リフォーム詐欺なども同様ですが、そうした業者の本音は決まり文句のよう「だまされた側も悪いんだ」・・・・・・。
なんとも腹が立つ言い分ですが、そんな呆れた理屈がまかり通っているのが社会の現実、といえるのかもしれません。
ではどうしたらだまされないように“自己防衛”することができるか。それがこの本の第一のテーマです。本書には、悪質な業者をどうやって見分けるか、最初から欠陥だとわかっているマンションやビルをどうすれば見抜くことができるか、というノウハウが書かれています。
建物の基本的な構造についても、できるだけわかりやすく解説しているので、丈夫な建物かどうかを知る確かな知識が得られるはずです。
そして、もうひとつの大きなテーマが“安全性”です。マンションやビルの安全性は、“耐震強度偽装”だけでなく“建物の老朽化”という面からも脅かされつつあります。
震度5強の地震で倒壊の恐れがある耐震強度不足の“老朽化したマンションやビル”は全国で120万棟あるといわれています。
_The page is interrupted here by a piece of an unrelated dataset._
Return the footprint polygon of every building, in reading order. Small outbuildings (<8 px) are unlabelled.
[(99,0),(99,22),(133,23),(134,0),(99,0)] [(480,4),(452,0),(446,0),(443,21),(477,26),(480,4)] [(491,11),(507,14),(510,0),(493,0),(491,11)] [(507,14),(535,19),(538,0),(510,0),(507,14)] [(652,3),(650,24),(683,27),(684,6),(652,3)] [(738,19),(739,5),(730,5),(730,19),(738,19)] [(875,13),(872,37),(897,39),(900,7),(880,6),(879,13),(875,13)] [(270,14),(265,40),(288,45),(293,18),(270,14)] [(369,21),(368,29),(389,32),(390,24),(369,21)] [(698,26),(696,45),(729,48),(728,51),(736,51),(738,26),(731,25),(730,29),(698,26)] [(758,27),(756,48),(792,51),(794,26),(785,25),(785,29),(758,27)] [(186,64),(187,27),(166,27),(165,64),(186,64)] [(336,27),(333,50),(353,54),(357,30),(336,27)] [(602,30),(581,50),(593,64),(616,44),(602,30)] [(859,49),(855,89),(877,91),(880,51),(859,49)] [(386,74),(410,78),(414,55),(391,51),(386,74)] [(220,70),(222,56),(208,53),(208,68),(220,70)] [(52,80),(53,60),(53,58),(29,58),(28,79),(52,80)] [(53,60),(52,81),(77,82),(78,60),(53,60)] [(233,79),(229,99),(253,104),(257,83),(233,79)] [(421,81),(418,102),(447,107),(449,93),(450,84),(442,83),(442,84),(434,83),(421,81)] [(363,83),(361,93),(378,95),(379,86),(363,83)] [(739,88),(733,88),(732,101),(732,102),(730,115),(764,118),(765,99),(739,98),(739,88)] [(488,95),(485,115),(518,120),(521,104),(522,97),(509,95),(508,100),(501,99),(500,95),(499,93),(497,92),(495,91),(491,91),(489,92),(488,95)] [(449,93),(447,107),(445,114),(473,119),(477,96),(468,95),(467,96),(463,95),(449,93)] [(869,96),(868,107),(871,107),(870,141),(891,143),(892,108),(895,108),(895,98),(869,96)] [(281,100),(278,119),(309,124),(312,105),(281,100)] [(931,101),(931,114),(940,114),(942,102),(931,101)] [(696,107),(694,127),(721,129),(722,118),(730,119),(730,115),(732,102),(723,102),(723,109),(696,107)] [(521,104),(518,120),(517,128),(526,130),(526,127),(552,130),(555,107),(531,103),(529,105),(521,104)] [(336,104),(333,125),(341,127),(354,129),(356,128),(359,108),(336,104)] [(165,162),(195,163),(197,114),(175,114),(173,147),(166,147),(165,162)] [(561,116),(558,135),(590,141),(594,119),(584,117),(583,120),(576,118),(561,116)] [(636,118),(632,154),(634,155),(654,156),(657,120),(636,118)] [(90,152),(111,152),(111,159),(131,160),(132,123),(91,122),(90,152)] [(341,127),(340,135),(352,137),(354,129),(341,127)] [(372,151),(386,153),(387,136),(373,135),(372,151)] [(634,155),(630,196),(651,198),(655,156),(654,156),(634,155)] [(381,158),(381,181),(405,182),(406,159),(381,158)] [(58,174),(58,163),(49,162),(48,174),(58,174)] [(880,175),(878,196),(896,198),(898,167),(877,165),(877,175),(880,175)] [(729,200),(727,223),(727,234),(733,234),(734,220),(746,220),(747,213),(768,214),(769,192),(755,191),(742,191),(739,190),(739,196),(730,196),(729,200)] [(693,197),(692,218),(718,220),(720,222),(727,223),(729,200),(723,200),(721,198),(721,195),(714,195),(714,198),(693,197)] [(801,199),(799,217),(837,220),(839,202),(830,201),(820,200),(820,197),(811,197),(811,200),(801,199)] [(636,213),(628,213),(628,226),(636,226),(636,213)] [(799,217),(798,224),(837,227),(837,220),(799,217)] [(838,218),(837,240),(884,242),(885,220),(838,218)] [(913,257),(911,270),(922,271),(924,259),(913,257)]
こうした現状のなかで「万が一のとき、どうやって身の安全を確保するか」ということについても、阪神・淡路大震災での被害調査データをもとに、解説していきます。
もし、あなたがモデルルームにいく機会があったなら、この本を小脇に抱えて見学してみてください。悪質な販売業者はギョッとするかもしれませんが、真面目な業者ならばより詳しく、熱心な対応をしてくれることでしょう。
本書をお読みいただき、ひとりでも多くの皆さんが安全性にたいする考え方を再認識し、そして自己防衛力を身につけてほしい・・・・・・いただきたい。それが私の願いです。